# RIP Randy "Macho Man" Savage



## aus_staffy (Nov 10, 2009)

For any wrestling fans (current or former), the Macho Man has passed. He suffered a heart attack while driving and had a car accident. He wasn't my favourite wrestler but I used to enjoy watching him a lot.

?Macho Man' Randy Savage dies in car crash


----------



## carson1391 (Apr 5, 2011)

aus_staffy said:


> For any wrestling fans (current or former), the Macho Man has passed. He suffered a heart attack while driving and had a car accident. He wasn't my favourite wrestler but I used to enjoy watching him a lot.
> 
> ?Macho Man' Randy Savage dies in car crash


yea i just saw that too. RIP Slim jims wont be the same without you!


----------



## American_Pit13 (Apr 23, 2007)

RIP Man.


Macho Man and Jake the Snake! Some old school WWF  

I use to love watching Alice Cooper with Jake the Snake.


----------



## aus_staffy (Nov 10, 2009)

carson1391 said:


> yea i just saw that too. RIP Slim jims wont be the same without you!


SNAP INTO IT!


----------



## Lex's Guardian (Aug 8, 2009)

So sad...

do you guys remember these:


----------



## apbtmom76 (Nov 4, 2008)

Man I saw this on my yahoo today mad me so sad. He was 58 years old, And Jake the Snake, Hulk Hogan, omg Old School WWF, hahha Holly I knew I loved ya for more than one reason, that rocks. And Candra I used to have one of those as well as one of the Hulk. Makes me sad, and Slim Jim won't be the same.
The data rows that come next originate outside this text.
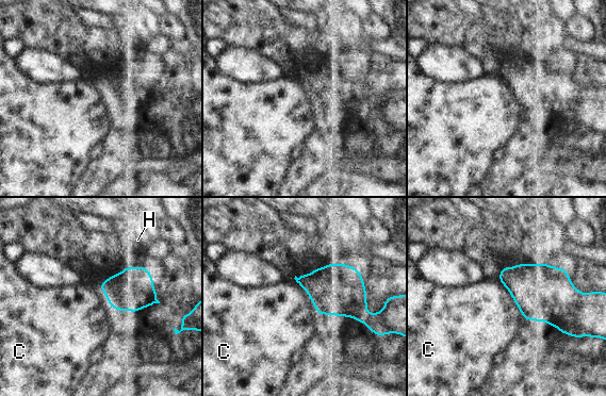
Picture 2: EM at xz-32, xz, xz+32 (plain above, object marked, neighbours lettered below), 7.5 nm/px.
Look: em planes (letters) at the same point.

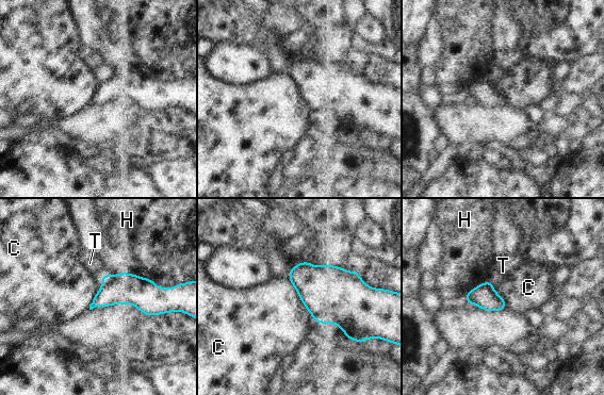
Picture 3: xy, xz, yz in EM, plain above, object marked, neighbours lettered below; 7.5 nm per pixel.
The longest contact is with C, 420 nm. Leave. C, H and T are other cells; a border runs along (287, 277), (302, 303), (317, 324) in picture 3; none of them fits.

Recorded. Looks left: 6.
Looks like a crossing. Look: em planes (letters) at (609, 137) of picture 1.

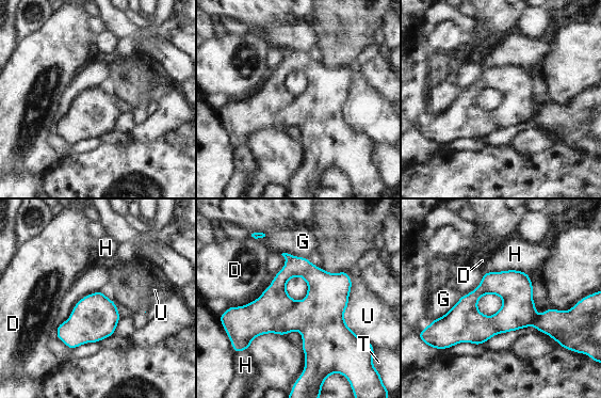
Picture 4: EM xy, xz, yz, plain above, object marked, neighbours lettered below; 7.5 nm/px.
The object is 260 nm wide here. Leave. D, G, H, T and U are other cells; a border runs along (525, 271), (500, 270), (484, 273) in picture 4; all the same neuron.

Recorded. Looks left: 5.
Branch stops here. Look: em xz step 4 (tint) at (85, 221) of picture 1.

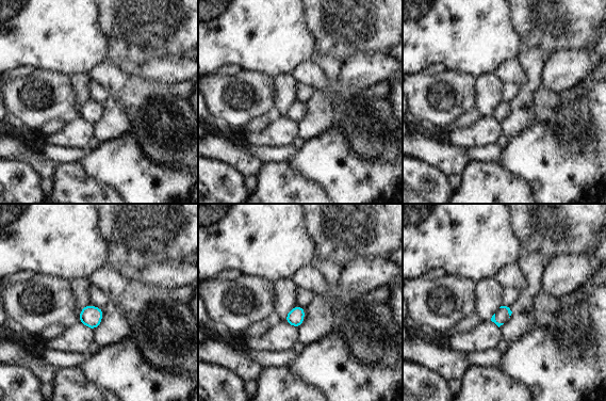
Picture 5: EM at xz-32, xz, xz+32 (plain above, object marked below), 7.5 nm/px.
Cut it another way. Look: em yz step 8 (letters) at the same point.

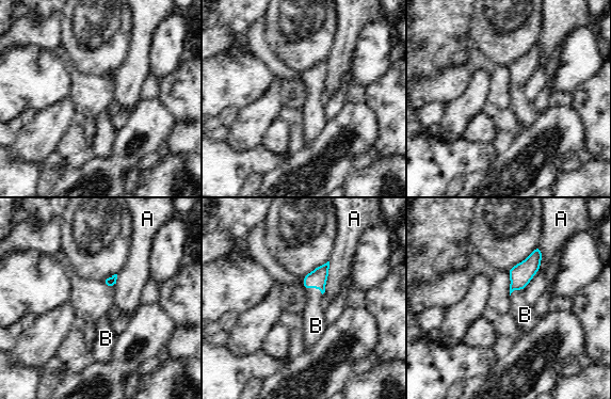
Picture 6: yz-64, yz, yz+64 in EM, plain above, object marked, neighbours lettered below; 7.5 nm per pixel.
The object is 100 nm wide here. Join at (315, 320) of picture 6. B is the same cell, A is another cell; the object passes into it along (318, 277), (315, 287), (315, 320) in picture 6; the neuron continues.

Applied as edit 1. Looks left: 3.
Stop: edits made, join at picture 6; the rest is unchecked.

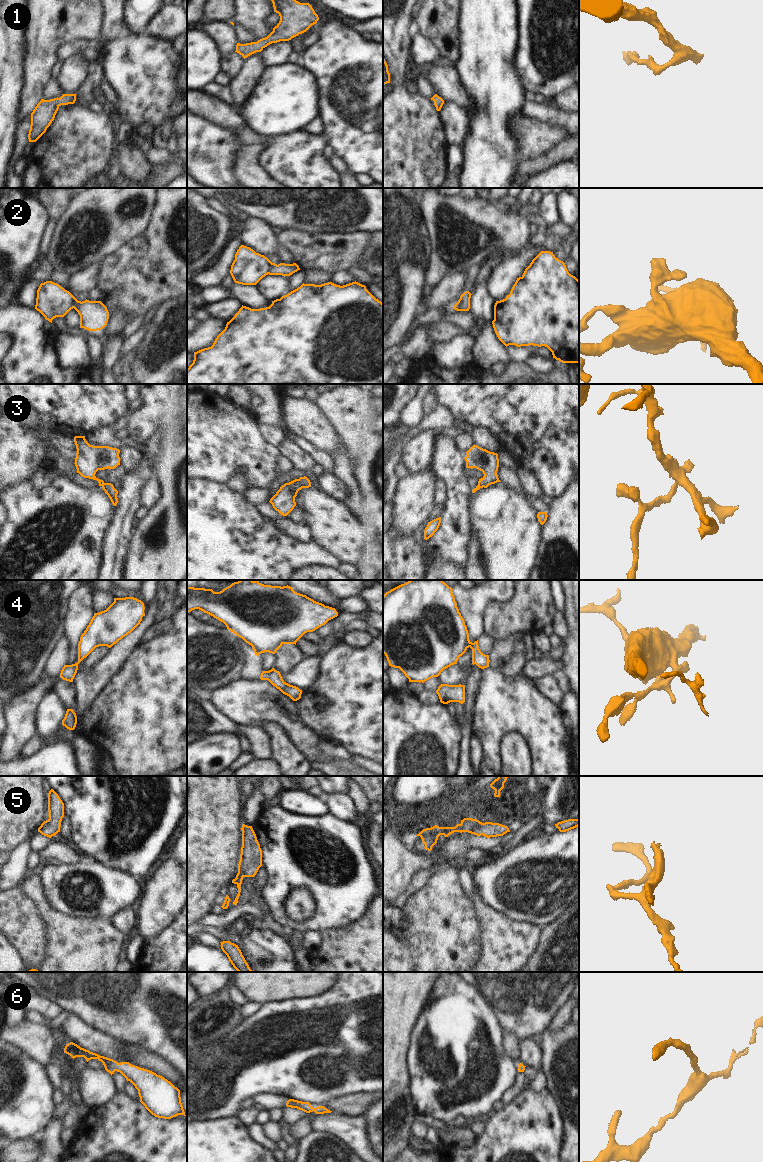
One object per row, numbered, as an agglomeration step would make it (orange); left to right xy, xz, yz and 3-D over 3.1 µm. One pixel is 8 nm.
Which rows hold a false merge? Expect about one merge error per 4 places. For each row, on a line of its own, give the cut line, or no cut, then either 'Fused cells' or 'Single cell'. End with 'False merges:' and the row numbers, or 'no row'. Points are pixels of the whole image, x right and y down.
1: No split. Single cell
2: Split along xz (272, 263), (267, 273). Fused cells
3: No split. Single cell
4: Split along xz (274, 669), (267, 679). Fused cells
5: No split. Single cell
6: No split. Single cell
False merges: 2, 4.

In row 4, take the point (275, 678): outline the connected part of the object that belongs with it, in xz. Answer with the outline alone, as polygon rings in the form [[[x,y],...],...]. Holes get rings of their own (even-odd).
[[[274,669],[274,672],[269,675],[268,681],[279,689],[283,694],[289,696],[293,701],[297,701],[301,698],[302,690],[298,687],[286,683],[279,671]]]

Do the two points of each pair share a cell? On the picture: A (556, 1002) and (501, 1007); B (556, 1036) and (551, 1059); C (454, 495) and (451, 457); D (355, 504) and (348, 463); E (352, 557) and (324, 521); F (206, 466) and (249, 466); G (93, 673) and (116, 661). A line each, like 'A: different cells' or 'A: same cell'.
A: same cell
B: same cell
C: same cell
D: same cell
E: same cell
F: same cell
G: same cell

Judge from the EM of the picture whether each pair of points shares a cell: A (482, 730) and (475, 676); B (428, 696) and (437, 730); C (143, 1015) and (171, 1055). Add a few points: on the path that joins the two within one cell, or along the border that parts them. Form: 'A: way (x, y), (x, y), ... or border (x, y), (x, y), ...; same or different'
A: border (483, 669), (472, 712); different
B: border (418, 696), (425, 705), (440, 702); different
C: way (146, 1025), (166, 1045); same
RIP Randy "Macho Man" Savage.


----------



## Lex's Guardian (Aug 8, 2009)

58 is sooo young! My brother & I did too along with my stuffed tmnt chair...


----------



## carson1391 (Apr 5, 2011)

Lex's Guardian said:


> So sad...
> 
> do you guys remember these:


wow, how did i forget.. now that bring back some memories me and my friend would wrestle with that thing for hours on the bed... thx lex


----------



## aus_staffy (Nov 10, 2009)

It's amazing to see how many of the guys I used to watch in WCW and the WWF (WWE) in the '90s are gone now. A lot of these guys have very rough lives after wrestling. Jake the Snake is a mess, Ric Flair still has to wrestle to pay all of his ex wives and is a very sad figure now. Sadly, Randy Savage didn't seem to be one of those.


----------



## motocross308 (Oct 5, 2010)

aus_staffy said:


> It's amazing to see how many of the guys I used to watch in WCW and the WWF (WWE) in the '90s are gone now. A lot of these guys have very rough lives after wrestling. Jake the Snake is a mess, Ric Flair still has to wrestle to pay all of his ex wives and is a very sad figure now. Sadly, Randy Savage didn't seem to be one of those.


i used to be into bodybuilding and youd get the occasional pro wrestler in workin out while in the area .. heard some crazy stories . they would be so afraid of losing thier jobs . they would perform seriously hurt and just drink the pain away. you mix that with the painkillers ans the steroids they needed just to stay functional .. that seriously messes a body up. 
im sure they will blame it on steroids without any factual evidence .. like all the other scapegoats.


----------



## aus_staffy (Nov 10, 2009)

motocross308 said:


> i used to be into bodybuilding and youd get the occasional pro wrestler in workin out while in the area .. heard some crazy stories . they would be so afraid of losing thier jobs . they would perform seriously hurt and just drink the pain away. you mix that with the painkillers ans the steroids they needed just to stay functional .. that seriously messes a body up.
> im sure they will blame it on steroids without any factual evidence .. like all the other scapegoats.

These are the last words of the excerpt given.